= Exercise description =
From the records below, copy out exactly the lines from the one containing "X4472000Y1493000D02*" to the one containing "X2403000Y786000D02*", both included. Add nothing else.

= Task input =
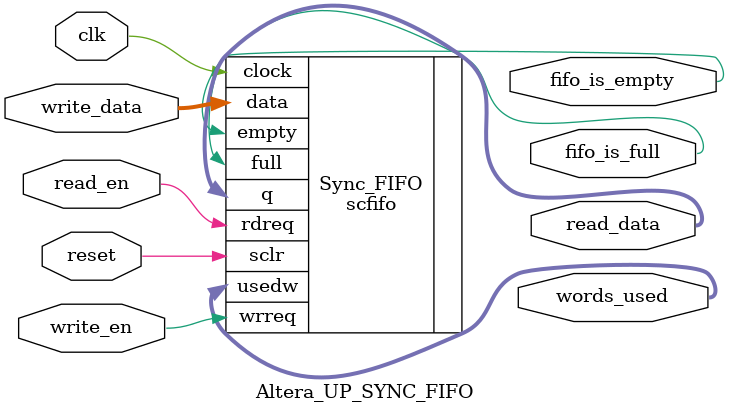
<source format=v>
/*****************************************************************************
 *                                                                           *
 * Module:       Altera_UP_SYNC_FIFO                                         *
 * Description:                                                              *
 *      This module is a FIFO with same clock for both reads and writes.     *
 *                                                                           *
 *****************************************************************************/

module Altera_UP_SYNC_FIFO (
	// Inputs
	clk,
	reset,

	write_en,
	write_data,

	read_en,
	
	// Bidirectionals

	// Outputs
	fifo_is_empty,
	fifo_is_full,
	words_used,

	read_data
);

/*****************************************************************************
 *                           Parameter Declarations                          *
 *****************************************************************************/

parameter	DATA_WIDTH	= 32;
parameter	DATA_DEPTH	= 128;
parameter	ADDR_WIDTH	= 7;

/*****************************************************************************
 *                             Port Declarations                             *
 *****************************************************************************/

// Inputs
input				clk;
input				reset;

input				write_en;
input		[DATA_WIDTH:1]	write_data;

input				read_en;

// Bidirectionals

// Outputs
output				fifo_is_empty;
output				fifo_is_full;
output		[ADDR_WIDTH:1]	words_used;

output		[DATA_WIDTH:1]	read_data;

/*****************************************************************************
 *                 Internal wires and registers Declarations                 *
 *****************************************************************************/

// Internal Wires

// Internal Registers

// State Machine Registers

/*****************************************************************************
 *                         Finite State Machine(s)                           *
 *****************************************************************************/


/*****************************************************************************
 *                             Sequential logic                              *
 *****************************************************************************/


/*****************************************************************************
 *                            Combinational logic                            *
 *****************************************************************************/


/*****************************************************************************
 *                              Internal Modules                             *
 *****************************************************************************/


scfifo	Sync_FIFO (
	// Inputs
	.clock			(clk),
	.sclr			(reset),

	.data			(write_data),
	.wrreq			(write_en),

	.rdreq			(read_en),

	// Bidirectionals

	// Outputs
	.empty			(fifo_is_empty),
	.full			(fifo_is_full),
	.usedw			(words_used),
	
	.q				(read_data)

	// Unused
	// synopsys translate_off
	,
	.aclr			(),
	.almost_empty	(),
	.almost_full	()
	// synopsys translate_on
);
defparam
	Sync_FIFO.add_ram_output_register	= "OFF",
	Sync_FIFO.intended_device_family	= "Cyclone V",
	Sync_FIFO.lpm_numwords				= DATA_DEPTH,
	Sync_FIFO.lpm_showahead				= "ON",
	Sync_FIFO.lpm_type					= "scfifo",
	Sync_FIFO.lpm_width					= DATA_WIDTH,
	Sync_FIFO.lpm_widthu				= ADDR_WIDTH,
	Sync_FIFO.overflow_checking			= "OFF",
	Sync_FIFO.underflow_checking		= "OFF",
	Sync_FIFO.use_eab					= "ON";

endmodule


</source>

...

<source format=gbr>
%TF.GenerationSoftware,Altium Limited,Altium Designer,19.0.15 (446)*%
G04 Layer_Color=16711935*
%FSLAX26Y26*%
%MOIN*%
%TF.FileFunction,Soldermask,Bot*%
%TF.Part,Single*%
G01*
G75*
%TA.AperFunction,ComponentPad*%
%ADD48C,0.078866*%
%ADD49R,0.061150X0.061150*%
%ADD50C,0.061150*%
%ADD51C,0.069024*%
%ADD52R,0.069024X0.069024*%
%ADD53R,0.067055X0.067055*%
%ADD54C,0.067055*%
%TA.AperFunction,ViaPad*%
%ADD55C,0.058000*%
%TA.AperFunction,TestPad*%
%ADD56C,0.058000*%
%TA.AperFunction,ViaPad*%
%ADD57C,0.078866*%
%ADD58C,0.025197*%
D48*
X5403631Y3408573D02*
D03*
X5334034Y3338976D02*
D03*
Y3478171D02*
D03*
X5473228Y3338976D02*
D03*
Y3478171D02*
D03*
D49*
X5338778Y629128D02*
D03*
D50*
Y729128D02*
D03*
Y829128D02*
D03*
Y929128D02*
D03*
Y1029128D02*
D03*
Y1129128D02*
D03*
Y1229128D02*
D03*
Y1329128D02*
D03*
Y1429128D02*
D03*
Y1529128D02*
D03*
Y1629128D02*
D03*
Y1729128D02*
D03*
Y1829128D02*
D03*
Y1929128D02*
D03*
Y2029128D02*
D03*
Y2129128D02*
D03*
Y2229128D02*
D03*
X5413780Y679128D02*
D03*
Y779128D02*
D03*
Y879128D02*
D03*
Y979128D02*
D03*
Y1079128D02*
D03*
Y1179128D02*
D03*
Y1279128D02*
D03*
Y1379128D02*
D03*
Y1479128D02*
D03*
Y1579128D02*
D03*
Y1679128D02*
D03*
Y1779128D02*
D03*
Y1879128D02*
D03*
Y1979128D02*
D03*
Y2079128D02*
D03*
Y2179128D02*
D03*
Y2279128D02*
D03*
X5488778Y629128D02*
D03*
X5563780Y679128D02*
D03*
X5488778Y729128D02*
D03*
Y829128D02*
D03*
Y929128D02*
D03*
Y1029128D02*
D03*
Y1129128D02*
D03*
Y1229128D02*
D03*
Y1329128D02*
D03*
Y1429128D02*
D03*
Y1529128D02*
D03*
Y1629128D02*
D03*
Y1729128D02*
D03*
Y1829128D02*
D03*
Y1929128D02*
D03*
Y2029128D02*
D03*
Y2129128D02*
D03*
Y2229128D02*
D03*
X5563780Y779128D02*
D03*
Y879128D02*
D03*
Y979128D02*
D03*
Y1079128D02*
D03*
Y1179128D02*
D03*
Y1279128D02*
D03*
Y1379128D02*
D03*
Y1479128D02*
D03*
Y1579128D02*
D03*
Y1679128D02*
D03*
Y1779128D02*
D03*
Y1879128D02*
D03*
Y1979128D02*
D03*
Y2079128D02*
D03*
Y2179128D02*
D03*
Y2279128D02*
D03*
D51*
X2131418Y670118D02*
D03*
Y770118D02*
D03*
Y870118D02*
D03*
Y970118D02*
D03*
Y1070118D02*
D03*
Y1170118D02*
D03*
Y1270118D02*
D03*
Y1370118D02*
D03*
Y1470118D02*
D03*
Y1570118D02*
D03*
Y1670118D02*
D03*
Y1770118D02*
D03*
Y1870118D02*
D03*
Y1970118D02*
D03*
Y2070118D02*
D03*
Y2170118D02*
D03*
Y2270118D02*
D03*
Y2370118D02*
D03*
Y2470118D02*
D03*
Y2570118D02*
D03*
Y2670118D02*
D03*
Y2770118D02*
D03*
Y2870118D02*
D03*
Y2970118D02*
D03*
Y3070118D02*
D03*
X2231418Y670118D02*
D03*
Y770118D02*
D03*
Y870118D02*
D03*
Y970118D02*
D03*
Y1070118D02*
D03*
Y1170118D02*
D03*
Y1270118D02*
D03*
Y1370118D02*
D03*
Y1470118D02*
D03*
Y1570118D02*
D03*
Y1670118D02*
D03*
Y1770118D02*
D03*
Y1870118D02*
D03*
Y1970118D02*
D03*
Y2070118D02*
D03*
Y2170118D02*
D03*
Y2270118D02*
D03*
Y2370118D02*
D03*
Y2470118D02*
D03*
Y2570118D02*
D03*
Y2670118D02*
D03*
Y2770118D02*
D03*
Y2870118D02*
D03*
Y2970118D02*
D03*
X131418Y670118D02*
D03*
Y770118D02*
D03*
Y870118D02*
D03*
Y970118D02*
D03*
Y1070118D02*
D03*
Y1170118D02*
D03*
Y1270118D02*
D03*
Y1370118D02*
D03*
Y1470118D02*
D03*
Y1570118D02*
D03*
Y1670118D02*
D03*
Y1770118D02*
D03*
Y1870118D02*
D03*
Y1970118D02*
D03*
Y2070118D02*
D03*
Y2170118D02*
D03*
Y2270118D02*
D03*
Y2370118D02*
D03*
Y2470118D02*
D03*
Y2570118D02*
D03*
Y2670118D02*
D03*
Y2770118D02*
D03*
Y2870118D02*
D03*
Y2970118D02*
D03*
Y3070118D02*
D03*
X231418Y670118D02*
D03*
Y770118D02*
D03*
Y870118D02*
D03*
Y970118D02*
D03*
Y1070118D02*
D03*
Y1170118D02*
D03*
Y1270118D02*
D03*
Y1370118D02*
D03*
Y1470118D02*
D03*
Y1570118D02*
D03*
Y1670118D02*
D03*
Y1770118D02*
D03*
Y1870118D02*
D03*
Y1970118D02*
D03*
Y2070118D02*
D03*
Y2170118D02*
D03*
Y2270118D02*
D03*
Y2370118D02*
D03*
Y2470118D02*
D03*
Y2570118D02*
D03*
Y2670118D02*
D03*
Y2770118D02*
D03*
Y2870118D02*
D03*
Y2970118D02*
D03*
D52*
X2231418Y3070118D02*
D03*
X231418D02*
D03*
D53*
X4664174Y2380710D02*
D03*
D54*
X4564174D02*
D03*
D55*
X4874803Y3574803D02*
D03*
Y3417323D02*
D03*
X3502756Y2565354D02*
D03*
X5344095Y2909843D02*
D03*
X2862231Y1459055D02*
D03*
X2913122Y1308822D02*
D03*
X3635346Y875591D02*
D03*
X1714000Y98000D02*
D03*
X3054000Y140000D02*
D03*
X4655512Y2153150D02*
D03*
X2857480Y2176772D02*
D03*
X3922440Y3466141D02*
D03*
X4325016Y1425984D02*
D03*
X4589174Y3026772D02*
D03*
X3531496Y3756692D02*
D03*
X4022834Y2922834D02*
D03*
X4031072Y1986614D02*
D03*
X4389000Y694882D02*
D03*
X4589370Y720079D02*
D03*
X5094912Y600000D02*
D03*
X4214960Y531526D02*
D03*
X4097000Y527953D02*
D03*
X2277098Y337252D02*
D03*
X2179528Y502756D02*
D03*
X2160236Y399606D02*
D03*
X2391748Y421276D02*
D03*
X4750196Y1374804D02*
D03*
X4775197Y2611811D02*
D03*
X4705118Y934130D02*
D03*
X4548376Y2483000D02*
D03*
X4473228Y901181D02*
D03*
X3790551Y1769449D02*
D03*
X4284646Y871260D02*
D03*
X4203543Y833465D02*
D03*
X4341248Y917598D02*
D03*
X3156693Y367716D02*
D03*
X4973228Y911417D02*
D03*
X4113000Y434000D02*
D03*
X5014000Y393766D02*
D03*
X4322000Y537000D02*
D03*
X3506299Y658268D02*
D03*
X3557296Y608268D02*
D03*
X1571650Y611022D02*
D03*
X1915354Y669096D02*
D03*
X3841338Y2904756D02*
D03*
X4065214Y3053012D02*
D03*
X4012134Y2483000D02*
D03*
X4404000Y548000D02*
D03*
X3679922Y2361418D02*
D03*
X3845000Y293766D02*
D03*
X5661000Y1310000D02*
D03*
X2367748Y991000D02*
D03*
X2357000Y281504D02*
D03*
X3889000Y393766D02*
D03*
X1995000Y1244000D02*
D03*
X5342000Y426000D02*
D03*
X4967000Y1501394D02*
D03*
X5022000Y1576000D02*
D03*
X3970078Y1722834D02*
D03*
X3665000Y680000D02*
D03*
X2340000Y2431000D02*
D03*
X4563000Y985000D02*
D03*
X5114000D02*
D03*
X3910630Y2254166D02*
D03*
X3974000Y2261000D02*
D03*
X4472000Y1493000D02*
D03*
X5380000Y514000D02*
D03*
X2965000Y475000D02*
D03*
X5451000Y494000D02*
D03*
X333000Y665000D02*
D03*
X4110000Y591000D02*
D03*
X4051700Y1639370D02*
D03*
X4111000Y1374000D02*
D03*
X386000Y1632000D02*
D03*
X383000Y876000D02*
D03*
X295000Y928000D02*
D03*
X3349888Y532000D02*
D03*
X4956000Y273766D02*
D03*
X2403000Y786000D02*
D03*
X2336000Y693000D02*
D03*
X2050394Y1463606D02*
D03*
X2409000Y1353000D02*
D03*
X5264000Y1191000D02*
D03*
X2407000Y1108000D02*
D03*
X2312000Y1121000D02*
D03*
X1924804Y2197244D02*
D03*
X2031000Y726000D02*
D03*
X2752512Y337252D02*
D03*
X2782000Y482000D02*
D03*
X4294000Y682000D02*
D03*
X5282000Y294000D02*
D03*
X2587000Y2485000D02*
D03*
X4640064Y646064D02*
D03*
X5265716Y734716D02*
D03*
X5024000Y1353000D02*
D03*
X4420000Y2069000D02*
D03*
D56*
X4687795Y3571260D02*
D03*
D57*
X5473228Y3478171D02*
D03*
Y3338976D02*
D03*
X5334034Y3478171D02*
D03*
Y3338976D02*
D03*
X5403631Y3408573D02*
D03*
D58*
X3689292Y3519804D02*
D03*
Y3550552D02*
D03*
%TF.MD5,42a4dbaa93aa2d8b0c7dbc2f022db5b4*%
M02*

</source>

--

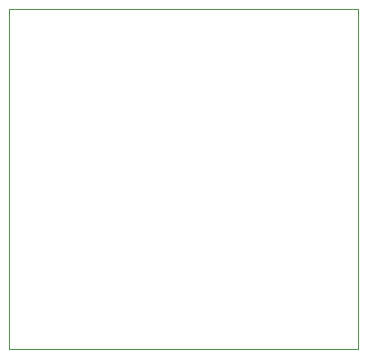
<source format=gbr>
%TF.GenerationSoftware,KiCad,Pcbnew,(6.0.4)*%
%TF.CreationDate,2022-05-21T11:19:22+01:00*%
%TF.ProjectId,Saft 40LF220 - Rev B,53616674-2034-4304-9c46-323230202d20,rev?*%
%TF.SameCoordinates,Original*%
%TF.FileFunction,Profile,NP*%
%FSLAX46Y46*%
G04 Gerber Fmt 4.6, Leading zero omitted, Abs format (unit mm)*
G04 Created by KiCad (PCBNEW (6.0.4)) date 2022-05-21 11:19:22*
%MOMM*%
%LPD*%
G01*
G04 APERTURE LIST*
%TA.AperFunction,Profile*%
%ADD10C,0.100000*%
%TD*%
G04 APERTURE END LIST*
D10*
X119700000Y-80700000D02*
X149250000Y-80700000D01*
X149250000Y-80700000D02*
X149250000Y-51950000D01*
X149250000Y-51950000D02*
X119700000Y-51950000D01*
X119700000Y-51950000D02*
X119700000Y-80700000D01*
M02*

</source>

= Written answer =
X4472000Y1493000D02*
D03*
X5380000Y514000D02*
D03*
X2965000Y475000D02*
D03*
X5451000Y494000D02*
D03*
X333000Y665000D02*
D03*
X4110000Y591000D02*
D03*
X4051700Y1639370D02*
D03*
X4111000Y1374000D02*
D03*
X386000Y1632000D02*
D03*
X383000Y876000D02*
D03*
X295000Y928000D02*
D03*
X3349888Y532000D02*
D03*
X4956000Y273766D02*
D03*
X2403000Y786000D02*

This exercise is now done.